The above gaudy title was the tagline for This Island Earth (1955), a science fiction thriller from the “golden decade” of that genre. For generations raised on CGI, motion capture, and other high-tech wizardry, this film’s special effects might come off as laughable. Indeed, it has been lampooned by Mystery Science Theater 3000, and even by “Weird” Al Yankovic. But hey, this was sixty-five years ago, and I think a portion of the review in Variety said it best: “Special effects of the most realistic type rival the story and characterizations in capturing the interest in this exciting science-fiction chiller, one of the most imaginative, fantastic and cleverly-conceived entries to date in the outer-space film field.”


This Island Earth was one of my favorite films back then, but I must admit I hadn’t seen it in decades until recently. I viewed it in a Blu-Ray edition released by the Shout! Factory, and I have to say, it never looked better. Perhaps I’d forgotten the main storyline, but I for sure remembered the “scary” Mutants near the end, and the scene where the two main characters, flying in a Stinson 108 light airplane, are sucked up into a gigantic flying saucer. (The latter scene appears in E.T.: The Extraterrestrial, when everyone’s favorite alien turns on the television in Eliott’s house.)

Cal Meacham is recruited by Exeter.

A quick overview: Dr. Cal Meacham (Rex Reason), an electronics wizard, is “recruited” by a mysterious man named Exeter (Jeff Morrow) after successfully assembling a complex, high-tech communications device. Cal is flown by a pilotless plane to a remote area in Georgia, where other top scientists are working in Exeter’s lab. The group includes Dr. Ruth Adams (Faith Domergue), one of Cal’s old flames. Oddly, she professes not to remember him. Other scientists at the facility are also acting kind of strange.


Long story short: Exeter is from the planet Metaluna, which is constantly at war with a race called the Zagons. With their planetary ionization layer failing, they need huge amounts of uranium to boost this defensive shield. The scientists were supposed to develop a method where uranium could be extracted from lead. But time has run out, so Plan B involves the good people of Metaluna migrating to Earth and subjugating all of its inhabitants. (Alien invasion; a common theme of 1950s sci-fi movies.)

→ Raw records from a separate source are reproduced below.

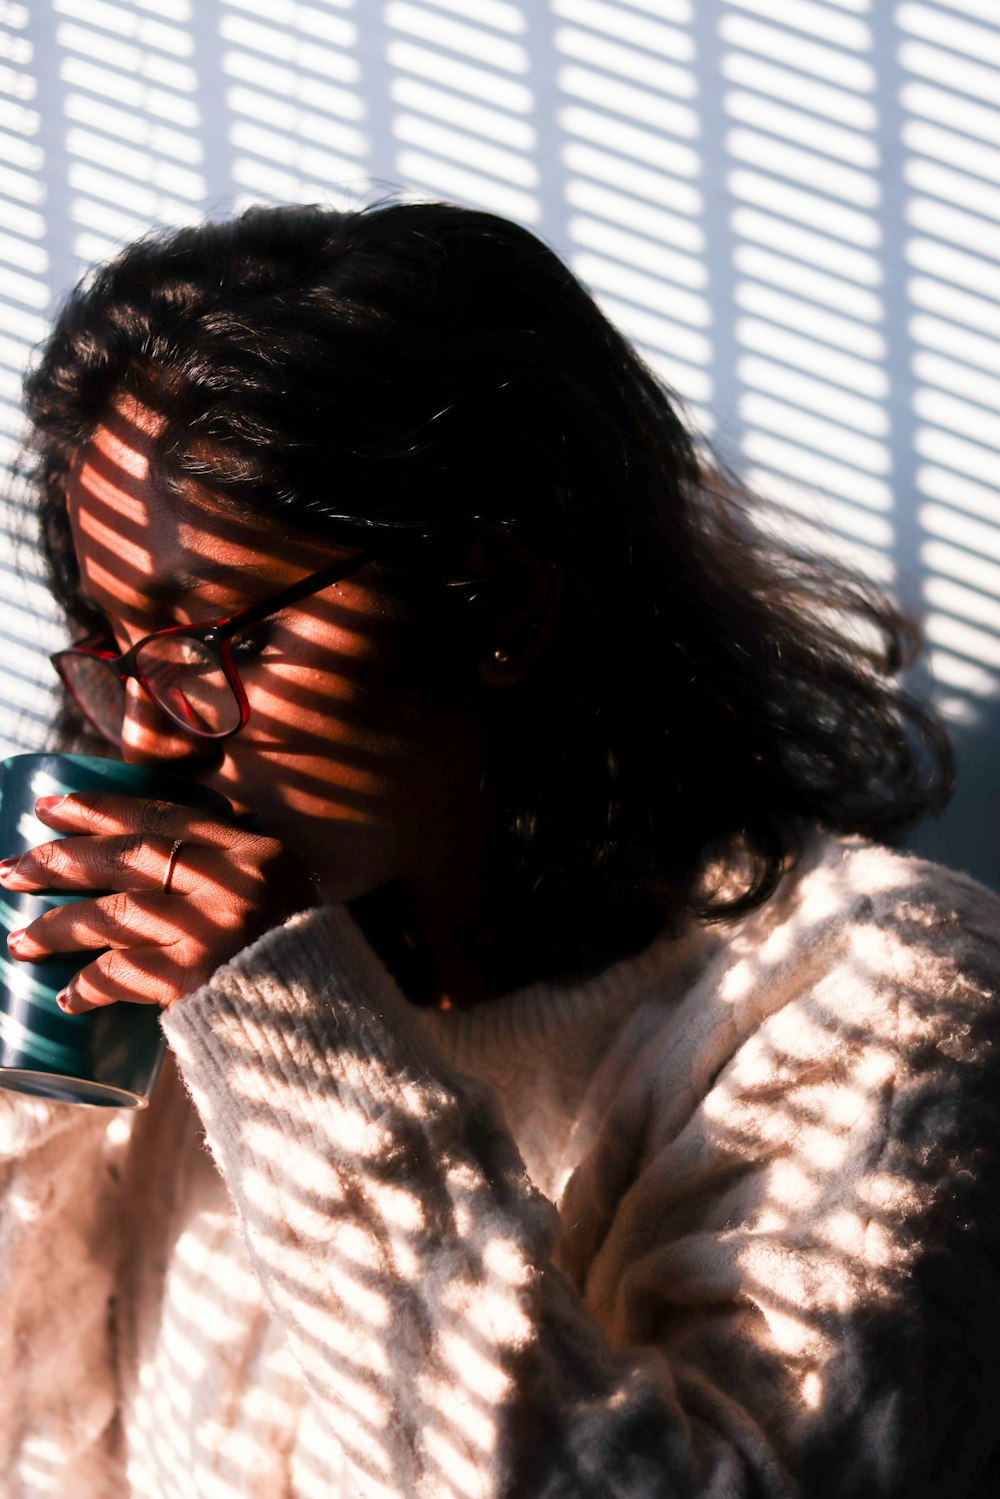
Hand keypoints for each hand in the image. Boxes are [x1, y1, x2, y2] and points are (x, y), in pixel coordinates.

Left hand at [0, 792, 318, 1011]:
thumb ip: (225, 868)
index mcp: (253, 848)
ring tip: (18, 939)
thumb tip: (144, 853)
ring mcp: (215, 929)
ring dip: (58, 927)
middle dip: (61, 861)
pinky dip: (89, 986)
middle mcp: (234, 880)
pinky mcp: (199, 980)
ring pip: (115, 915)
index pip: (162, 814)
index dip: (99, 807)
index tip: (48, 805)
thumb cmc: (294, 953)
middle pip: (129, 856)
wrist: (331, 1020)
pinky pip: (124, 976)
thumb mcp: (274, 890)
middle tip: (10, 869)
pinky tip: (64, 996)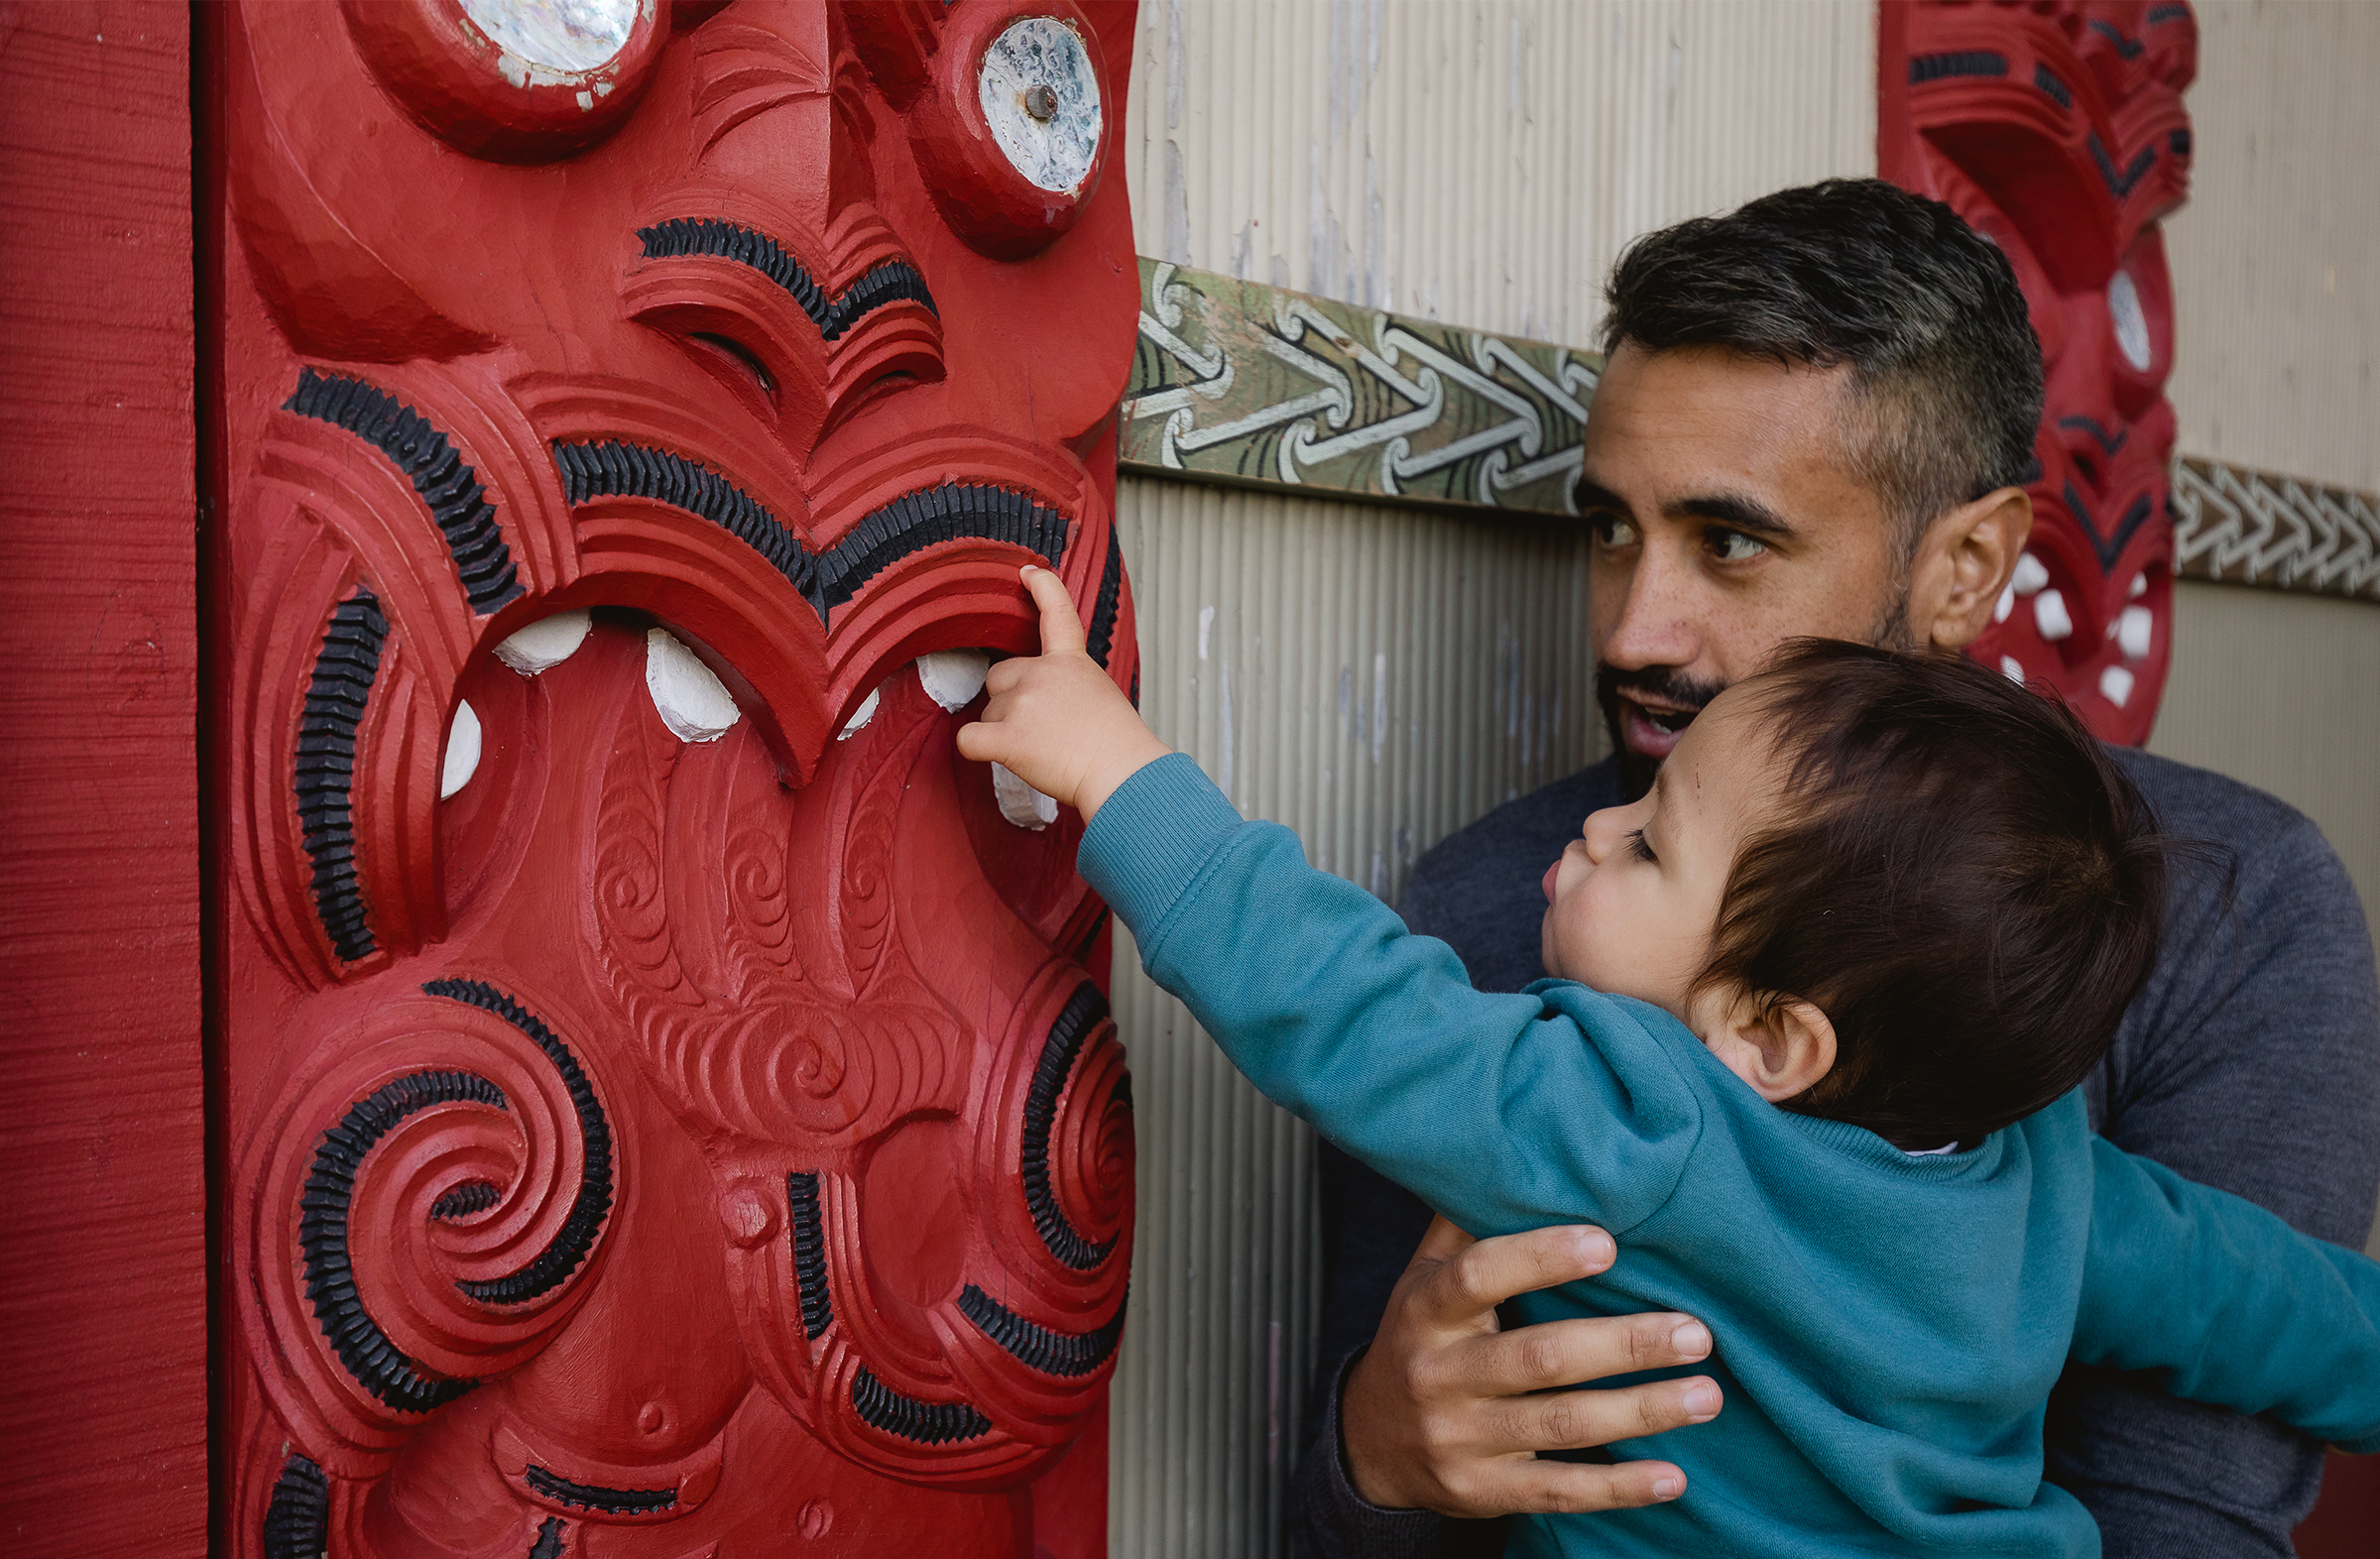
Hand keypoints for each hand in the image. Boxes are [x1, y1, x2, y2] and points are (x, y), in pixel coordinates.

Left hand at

Exeter prepares Ruth and Cal for the journey to Metaluna.

Cal and Ruth, along with a third scientist, Steve Carlson (Russell Johnson; yeah, the Professor on Gilligan’s Island), flee the facility and head for a nearby airport. The aliens destroy the facility, killing all of the other scientists. Steve is zapped on the way to the airport, but Ruth and Cal manage to make it there, and they take off in the aforementioned small plane. Exeter, now aboard a huge spaceship, utilizes a tractor beam to pull them up. For whatever reason Exeter is going to take the pair to Metaluna…

And thus begins the balance of the film, with special effects ahead of their time, with nasty Mutant creatures, and with a compelling plot twist. This Island Earth was based on a 1952 novel by author Raymond F. Jones. As a fun aside, the film was released as part of a double feature with Abbot and Costello Meet the Mummy. If you’re into classic science fiction movies, you should definitely give This Island Earth a try.